Nesse sentido, até a analogia de qualificação proposta por Rigolon (2013), quando sugere uma interpretação não literal da característica, corre o risco de propiciar um conceito errado. Em um programa de TV, por exemplo, um participante afirmou que “a lagosta era grande como um jacaré”. Ao pé da letra, a informação seria falsa, pois as medidas não se equivalem para animais adultos. Nesse caso, a comparação também foi uma hipérbole.

Existe uma sutil diferença entre classificar uma analogia como qualitativa, analogia de qualificação, ou como quantitativa para comparar uma medida entre dois objetos. Quando se diz, por exemplo, que um objeto A é grande (alto, largo, fundo, espesso, etc.) como um objeto B, está-se o qualificando, pois tal atribuição é uma qualidade relativa que depende de um comparativo. Ser grande ou pequeno é sempre em comparação a alguma coisa. “Assim como os tamanhos, o número que define um tamanho não lhe diz se algo é ‘grande’ ou ‘pequeno’.

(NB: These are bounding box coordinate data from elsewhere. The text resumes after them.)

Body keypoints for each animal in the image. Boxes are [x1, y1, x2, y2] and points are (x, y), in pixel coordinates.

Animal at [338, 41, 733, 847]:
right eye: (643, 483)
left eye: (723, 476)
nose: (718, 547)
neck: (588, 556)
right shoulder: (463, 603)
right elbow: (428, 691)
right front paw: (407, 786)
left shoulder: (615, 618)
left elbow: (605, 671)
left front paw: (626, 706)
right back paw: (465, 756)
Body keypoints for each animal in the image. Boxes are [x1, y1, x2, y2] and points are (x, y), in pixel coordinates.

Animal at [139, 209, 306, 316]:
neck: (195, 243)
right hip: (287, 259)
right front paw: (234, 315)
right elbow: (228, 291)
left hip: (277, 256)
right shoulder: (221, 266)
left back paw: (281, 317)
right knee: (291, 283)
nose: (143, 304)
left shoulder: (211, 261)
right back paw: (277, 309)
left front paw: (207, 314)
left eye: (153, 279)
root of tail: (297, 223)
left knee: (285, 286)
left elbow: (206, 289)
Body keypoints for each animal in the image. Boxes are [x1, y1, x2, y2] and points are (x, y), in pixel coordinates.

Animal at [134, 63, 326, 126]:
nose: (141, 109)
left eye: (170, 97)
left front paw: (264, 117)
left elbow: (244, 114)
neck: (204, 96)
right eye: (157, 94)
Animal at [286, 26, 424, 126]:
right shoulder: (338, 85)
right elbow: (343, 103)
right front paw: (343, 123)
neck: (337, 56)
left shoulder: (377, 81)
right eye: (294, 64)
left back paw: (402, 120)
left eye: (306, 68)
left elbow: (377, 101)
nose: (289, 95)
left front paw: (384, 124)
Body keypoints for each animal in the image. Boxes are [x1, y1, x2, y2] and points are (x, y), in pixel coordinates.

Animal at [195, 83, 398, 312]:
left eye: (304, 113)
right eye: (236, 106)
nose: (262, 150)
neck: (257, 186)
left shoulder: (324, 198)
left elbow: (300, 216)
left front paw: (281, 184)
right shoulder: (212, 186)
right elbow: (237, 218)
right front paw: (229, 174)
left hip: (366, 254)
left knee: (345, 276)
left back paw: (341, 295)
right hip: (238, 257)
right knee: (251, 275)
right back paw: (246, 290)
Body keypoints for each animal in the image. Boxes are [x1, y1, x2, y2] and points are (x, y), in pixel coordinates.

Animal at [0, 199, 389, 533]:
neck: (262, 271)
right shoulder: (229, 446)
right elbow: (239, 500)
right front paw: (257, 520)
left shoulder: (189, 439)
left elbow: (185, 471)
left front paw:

Ele só ajuda a compará-lo com alguma outra coisa” (PRIMACK; ABRAMS, 2008, p. 190). Portanto, afirmar que “A é alto como B” é uma analogia de qualificação, mas afirmar que “A tem altura de B” ou “A tem altura equivalente a B” é uma analogia quantitativa, mais precisamente uma analogia de grandeza.

Se as analogias quantitativas podem ser condensadas a metáforas, estas podem também serem condensadas a um adjetivo. As adjetivações expressam qualidades de tamanho a objetos, muitas vezes, conferem medidas irreais ou não dão a ideia precisa da medida. Primack e Abrams (2008, p. 190) afirmam que a ciência precisa de uma língua na qual possa discutir as medidas “sem cair em palavras vagas como ‘imenso’, ‘minúsculo’ ou a mais enganosa de todas, ‘infinito’. (Só porque um tamanho é grande demais para percebermos não quer dizer que ele é literalmente sem limites.)”.

Em alguns casos, é difícil saber se o adjetivo é metafórico ou literal. Adjetivos como faraônico, gigantesco, ciclópico, homérico, hercúleo, titânico, etc. fazem referência a seres (faraós, gigantes, ciclopes, Homero, Hércules, Titãs), para os quais não há medidas exatas mensuráveis e, portanto, inapropriadas para dar a noção de tamanho. Certamente, são metafóricos. Válidos para tal propósito são os adjetivos que fazem jus à comparação proporcional, como dizer que “um planeta tem proporções jupiterianas” (tamanho de Júpiter), “uma carreta elefântica” (peso de um elefante), “um micélio de dimensões bacterianas” (tamanho de uma bactéria), “um crime holocáustico” (quantidade de mortos equivalente à do Holocausto), entre outros. Mas, enfim, até que ponto a qualidade “elefântica” deve ser literalmente interpretada? Aliás, como saber que tipo de interpretação deve ser dada?

Por tantas questões relacionadas às analogias quantitativas, é importante que se tenha em mente quais passos e aspectos devem ser considerados e explicitados aos utilizá-las para o ensino de conteúdos científicos.